§ Tarea A
Según el texto sobre la curación por la oración, ¿qué piensan muchos de los que buscan la misericordia sanadora del Señor cuando no reciben una respuesta directa e inmediata a su oración?
§ Tarea B
Indica si cada afirmación coincide con el texto sobre la curación por la oración: (i) emplear los remedios que Dios proveyó es una negación de la fe; (ii) los enfermos deben poner sus asuntos en orden como si contaran con morir; (iii) Dios nos ha habilitado para conocer las leyes de la vida.
§ Tarea C
Continúa, por favor, el texto sobre la curación por la oración a partir de su última frase.

§ Texto de lectura
=-=-=
No todos comprenden estos principios. Muchos de los que buscan la misericordia sanadora del Señor piensan que el no recibir una respuesta directa e inmediata a su oración, indica que su fe es deficiente. Por esta razón, los que están debilitados por la enfermedad necesitan ser aconsejados sabiamente, a fin de obrar con discreción. No deben pasar por alto su deber para con los amigos que les sobrevivan, ni descuidar el empleo de los agentes de la naturaleza para devolver la salud.
A menudo existe peligro de error en esto. Creyendo que serán sanados en contestación a la oración, algunos temen hacer algo que parecería indicar falta de fe. Pero no deben descuidar de poner sus asuntos en orden como lo harían si contasen con ser llevados por la muerte. Ni tampoco deben temer decir las palabras de aliento y consejo que en la hora de partida deseen decir a sus amados.
Los agentes terapéuticos
Aquellos que buscan la curación por la oración no deben descuidar el empleo de los agentes terapéuticos que estén a su alcance. No es negación de la fe el empleo de los remedios que Dios proveyó para aliviar el dolor y ayudar a la naturaleza en su trabajo de restauración. No es negación de la fe el cooperar con Dios, y ponernos en la condición más favorable para el restablecimiento. Dios nos ha habilitado para obtener conocimiento de las leyes de la vida. Este conocimiento ha sido puesto a nuestro alcance para que lo usemos. Debemos emplear toda facilidad provista para recuperar la salud, aprovechar toda ventaja posible y trabajar en armonía con las leyes naturales. Cuando hemos orado por el restablecimiento de los enfermos podemos trabajar con energía tanto mayor, dando gracias a Dios por el privilegio de cooperar con él, y pidiendo su bendición sobre los medios que él mismo proveyó.
=-=-=
[Entradas de datos]
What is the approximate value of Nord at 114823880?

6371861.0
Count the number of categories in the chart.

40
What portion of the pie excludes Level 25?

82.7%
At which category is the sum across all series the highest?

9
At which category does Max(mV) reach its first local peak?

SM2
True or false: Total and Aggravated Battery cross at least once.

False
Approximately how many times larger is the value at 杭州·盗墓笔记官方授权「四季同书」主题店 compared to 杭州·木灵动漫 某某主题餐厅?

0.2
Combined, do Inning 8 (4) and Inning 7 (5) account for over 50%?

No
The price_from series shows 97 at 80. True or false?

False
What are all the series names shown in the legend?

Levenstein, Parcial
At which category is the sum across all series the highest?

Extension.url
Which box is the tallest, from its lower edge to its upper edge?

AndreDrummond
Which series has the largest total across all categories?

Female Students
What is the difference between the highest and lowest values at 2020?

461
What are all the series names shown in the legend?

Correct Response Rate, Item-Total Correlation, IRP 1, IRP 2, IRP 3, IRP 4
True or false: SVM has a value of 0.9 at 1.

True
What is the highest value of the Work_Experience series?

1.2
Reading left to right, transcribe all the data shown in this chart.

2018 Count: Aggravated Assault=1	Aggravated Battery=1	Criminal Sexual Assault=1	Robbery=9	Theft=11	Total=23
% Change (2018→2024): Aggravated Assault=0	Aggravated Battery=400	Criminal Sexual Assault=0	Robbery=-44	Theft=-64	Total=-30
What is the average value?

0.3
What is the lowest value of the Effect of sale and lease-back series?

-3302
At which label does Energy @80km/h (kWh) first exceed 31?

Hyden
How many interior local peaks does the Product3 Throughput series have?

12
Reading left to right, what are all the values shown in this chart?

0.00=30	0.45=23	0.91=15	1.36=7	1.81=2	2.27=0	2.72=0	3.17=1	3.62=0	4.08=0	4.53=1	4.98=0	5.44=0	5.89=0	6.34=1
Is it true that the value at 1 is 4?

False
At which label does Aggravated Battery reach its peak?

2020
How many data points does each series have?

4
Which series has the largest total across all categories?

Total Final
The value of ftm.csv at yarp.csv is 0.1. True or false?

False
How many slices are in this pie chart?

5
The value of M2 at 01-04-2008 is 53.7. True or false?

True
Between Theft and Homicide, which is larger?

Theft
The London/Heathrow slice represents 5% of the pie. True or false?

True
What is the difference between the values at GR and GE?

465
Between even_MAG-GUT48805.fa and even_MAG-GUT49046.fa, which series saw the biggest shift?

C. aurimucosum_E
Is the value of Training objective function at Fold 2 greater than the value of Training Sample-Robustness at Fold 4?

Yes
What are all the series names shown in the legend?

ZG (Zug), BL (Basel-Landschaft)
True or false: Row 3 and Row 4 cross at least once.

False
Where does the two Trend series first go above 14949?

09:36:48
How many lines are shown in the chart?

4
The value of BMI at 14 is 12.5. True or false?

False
=-=-=
§ Respuesta escrita A
Piensan que eso indica que su fe es deficiente.

§ Respuesta escrita B
(i) No: "No es negación de la fe el empleo de los remedios que Dios proveyó para aliviar el dolor y ayudar a la naturaleza en su trabajo de restauración."
(ii) Sí: "no deben descuidar de poner sus asuntos en orden como lo harían si contasen con ser llevados por la muerte."
(iii) Sí: "Dios nos ha habilitado para obtener conocimiento de las leyes de la vida."

§ Respuesta escrita C
Tenemos la sanción de la Palabra de Dios para el empleo de agentes terapéuticos. Ezequías, rey de Israel, enfermó una vez, y un profeta de Dios le trajo el mensaje de que iba a morir. El clamó al Señor, y el Señor oyó a su siervo, y le avisó que quince años serían añadidos a su vida. Ahora bien, una palabra de Dios habría sanado instantáneamente a Ezequías; pero fueron dadas instrucciones especiales en estas palabras: "Tomen masa de higos, y pónganla en la llaga, y sanará."10
En cierta ocasión Cristo ungió los ojos de un ciego con barro, y le ordenó: "Ve, lávate en el estanque de Siloé.... Y fué entonces, y lavóse, y volvió viendo."11 La curación podía efectuarse únicamente por el poder del gran Sanador, y sin embargo, Cristo empleó los sencillos agentes de la naturaleza. Aunque no abogó por la medicación con drogas, sancionó el empleo de remedios sencillos y naturales.
Cuando hayamos orado por el restablecimiento de los enfermos, cualquiera que sea el resultado del caso, no perdamos la fe en Dios. Si somos llamados a afrontar el duelo, aceptemos el amargo cáliz, recordando que la mano de un Padre lo acerca a nuestros labios. Pero si él devuelve la salud, no hay que olvidar que aquel que recibió la merced sanadora se halla bajo renovadas obligaciones para con el Creador. Cuando los diez leprosos fueron purificados, uno solo volvió para ver a Jesús y darle gloria. No sea ninguno de nosotros como los nueve olvidadizos, cuyos corazones no fueron conmovidos por la misericordia de Dios. "Toda buena dádiva y todo don perfecto es de lo alto, que desciende del Padre de las luces, en el cual no hay mudanza, ni sombra de variación."12--The Ministry of Healing, 227-233.